WHAT THE TASK ASKS »
With the pictures omitted, write out the entries that follow exactly as they stand.

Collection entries
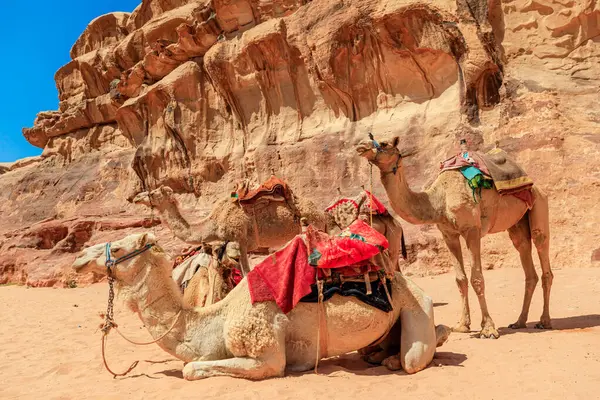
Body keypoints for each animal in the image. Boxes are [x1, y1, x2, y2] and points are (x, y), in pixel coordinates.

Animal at [71, 231, 450, 378]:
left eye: (121, 248)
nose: (79, 258)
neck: (217, 318)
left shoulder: (266, 353)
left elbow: (191, 368)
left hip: (414, 305)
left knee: (413, 359)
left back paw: (398, 357)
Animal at [132, 184, 328, 276]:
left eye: (153, 193)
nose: (135, 198)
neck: (214, 223)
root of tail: (321, 213)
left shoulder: (240, 240)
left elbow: (246, 273)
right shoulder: (236, 244)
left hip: (315, 224)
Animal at [356, 137, 552, 338]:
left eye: (384, 143)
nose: (361, 146)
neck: (439, 200)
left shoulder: (472, 229)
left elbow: (477, 278)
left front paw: (488, 328)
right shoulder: (448, 234)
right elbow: (460, 279)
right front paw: (462, 325)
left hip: (539, 203)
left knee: (542, 247)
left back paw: (544, 321)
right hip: (517, 223)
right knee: (525, 256)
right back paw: (520, 321)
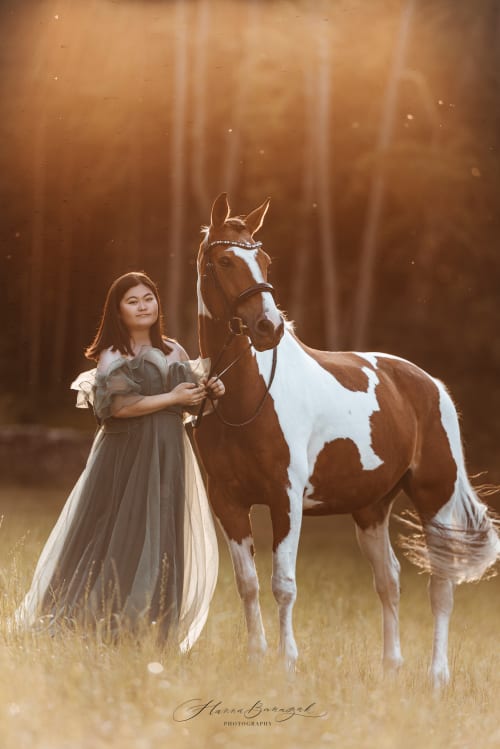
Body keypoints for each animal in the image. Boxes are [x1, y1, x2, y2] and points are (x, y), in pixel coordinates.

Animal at [193, 192, 499, 687]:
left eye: (264, 259)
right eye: (224, 260)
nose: (268, 327)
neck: (246, 397)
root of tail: (429, 383)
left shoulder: (286, 499)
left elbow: (283, 585)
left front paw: (287, 663)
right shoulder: (228, 502)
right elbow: (248, 583)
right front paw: (257, 659)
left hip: (434, 499)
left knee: (441, 586)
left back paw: (437, 676)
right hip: (371, 508)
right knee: (389, 580)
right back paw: (391, 668)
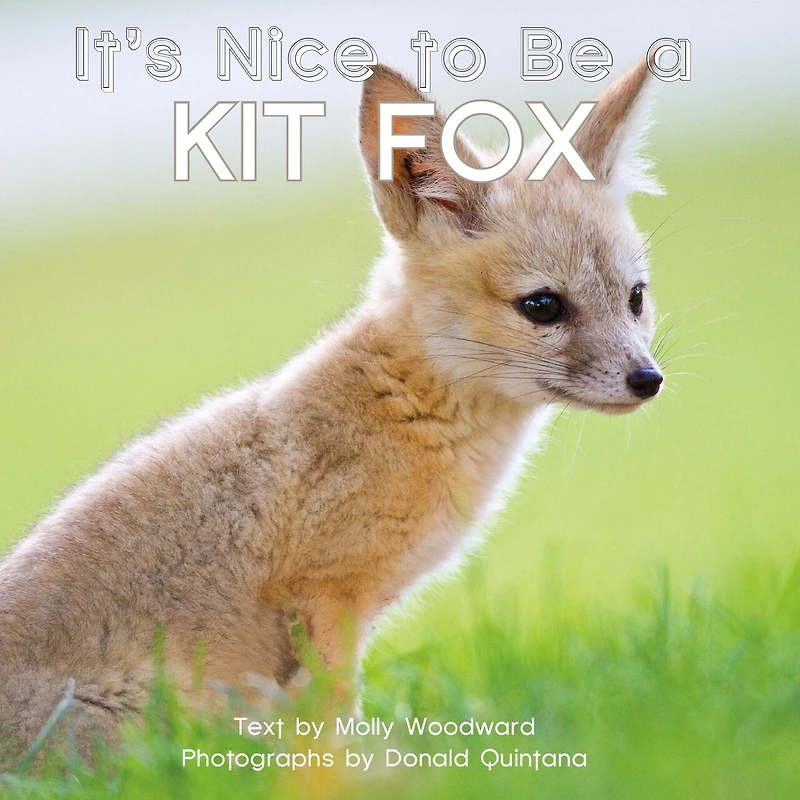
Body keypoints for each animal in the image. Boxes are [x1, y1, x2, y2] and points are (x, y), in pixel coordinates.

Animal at [0, 59, 665, 769]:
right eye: (542, 306)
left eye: (635, 298)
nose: (648, 380)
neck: (406, 406)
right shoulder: (328, 596)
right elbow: (336, 719)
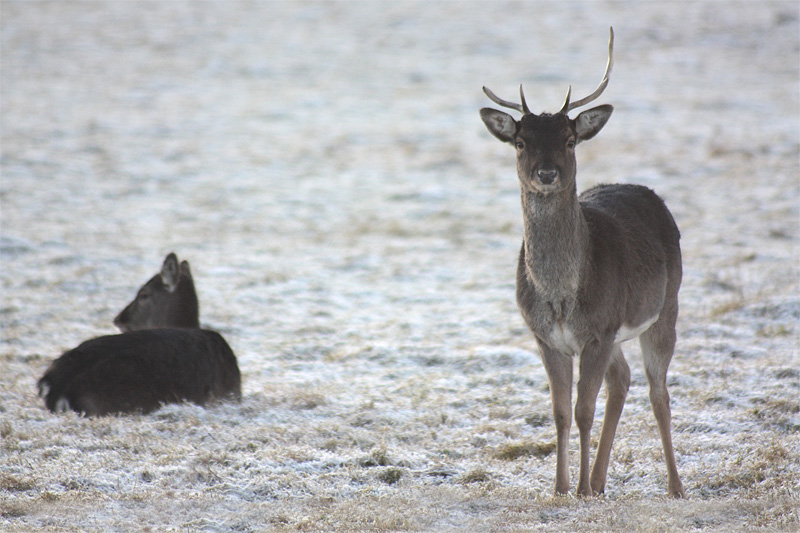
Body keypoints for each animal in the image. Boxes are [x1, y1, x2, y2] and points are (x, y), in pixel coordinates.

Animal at [478, 27, 684, 496]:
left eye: (569, 141)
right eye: (521, 142)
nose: (546, 173)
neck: (559, 296)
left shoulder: (599, 330)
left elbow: (583, 410)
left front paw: (581, 491)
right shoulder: (546, 337)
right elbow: (559, 412)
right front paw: (561, 487)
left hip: (666, 306)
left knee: (658, 392)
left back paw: (674, 486)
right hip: (617, 333)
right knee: (622, 381)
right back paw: (602, 479)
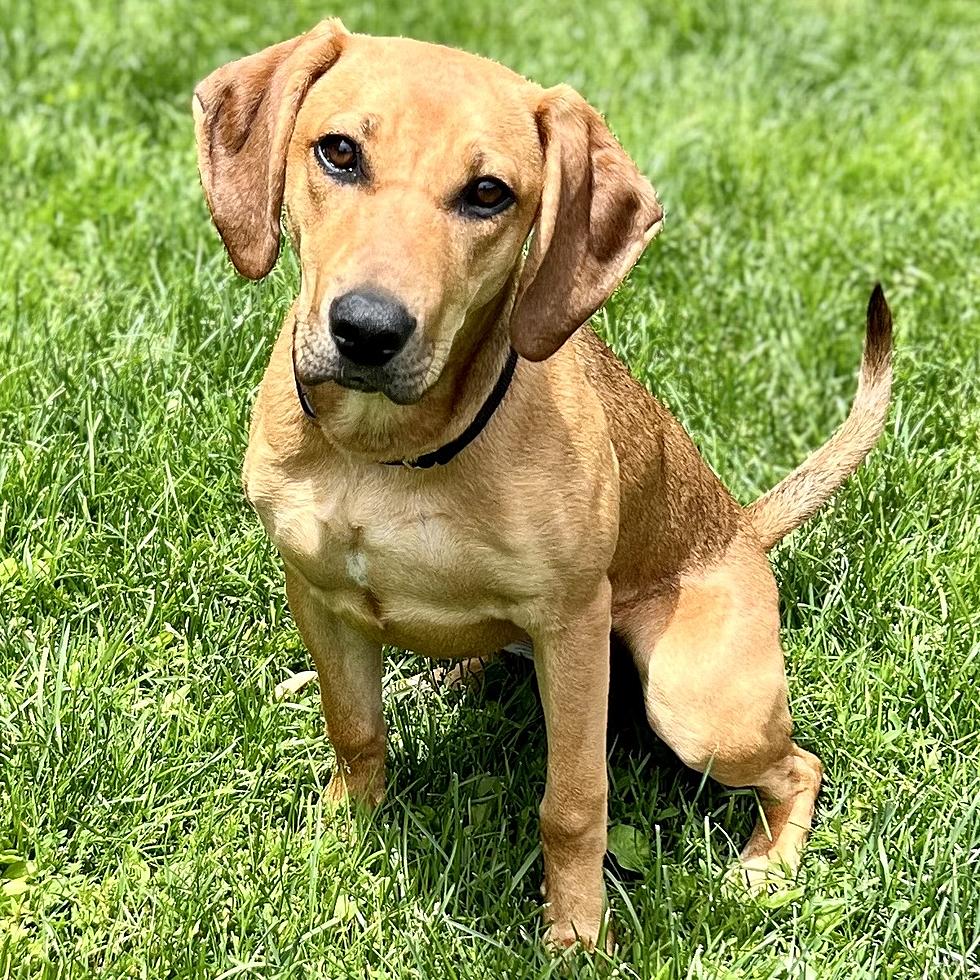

WRITTEN RESPONSE »
Body keypoints for each animal in the image. Boxes are [x1, y1, x2, y2] and points are (x, y), in pixel coordinates.

Animal at [71, 231, 450, 378]:
left eye: (121, 248)
nose: (79, 258)
neck: (217, 318)
left shoulder: (266, 353)
left elbow: (191, 368)
left hip: (414, 305)
left knee: (413, 359)
left back paw: (398, 357)
Animal at [132, 184, 328, 276]:
left eye: (153, 193)
nose: (135, 198)
neck: (214, 223)
root of tail: (321, 213)
left shoulder: (240, 240)
left elbow: (246, 273)
right shoulder: (236, 244)
left hip: (315, 224)
Animal at [356, 137, 552, 338]:
left eye: (384, 143)
nose: (361, 146)
neck: (439, 200)
left shoulder: (472, 229)
left elbow: (477, 278)
left front paw: (488, 328)
right shoulder: (448, 234)
right elbow: (460, 279)
right front paw: (462, 325)
left hip: (539, 203)
left knee: (542, 247)
left back paw: (544, 321)
right hip: (517, 223)
right knee: (525, 256)
right back paw: (520, 321)
Body keypoints for each animal in the image. Boxes are [x1, y1, x2, y2] and points are (x, y), in pixel coordinates.

Animal at [193, 192, 499, 687]:
left eye: (264, 259)
right eye: (224, 260)
nose: (268, 327)
neck: (246, 397)
root of tail: (429, 383)
left shoulder: (286, 499)
left elbow: (283, 585)
left front paw: (287, 663)
right shoulder: (228, 502)
right elbow: (248, 583)
right front paw: (257, 659)
left hip: (434, 499)
left knee: (441, 586)
left back paw: (437, 676)
right hip: (371, 508)
right knee: (389, 580)
right back paw: (391, 668)
Body keypoints for each animal in the image. Boxes are [x1, y1, x2, y2] and points are (x, y), in pixel coordinates.

Animal at [0, 59, 665, 769]:
right eye: (542, 306)
left eye: (635, 298)
nose: (648, 380)
neck: (406, 406)
right shoulder: (328, 596)
right elbow: (336, 719)
Body keypoints for each animal in the image. Boxes are [x1, y1, x2, y2] and points are (x, y), in pixel coordinates.

Animal at [478, 27, 684, 496]:
left eye: (569, 141)
right eye: (521, 142)
nose: (546, 173)
neck: (559, 296)
left shoulder: (599, 330)
left elbow: (583, 410)
left front paw: (581, 491)
right shoulder: (546, 337)
right elbow: (559, 412)
right front paw: (561, 487)
left hip: (666, 306)
left knee: (658, 392)
left back paw: (674, 486)
right hip: (617, 333)
right knee: (622, 381)
right back paw: (602, 479)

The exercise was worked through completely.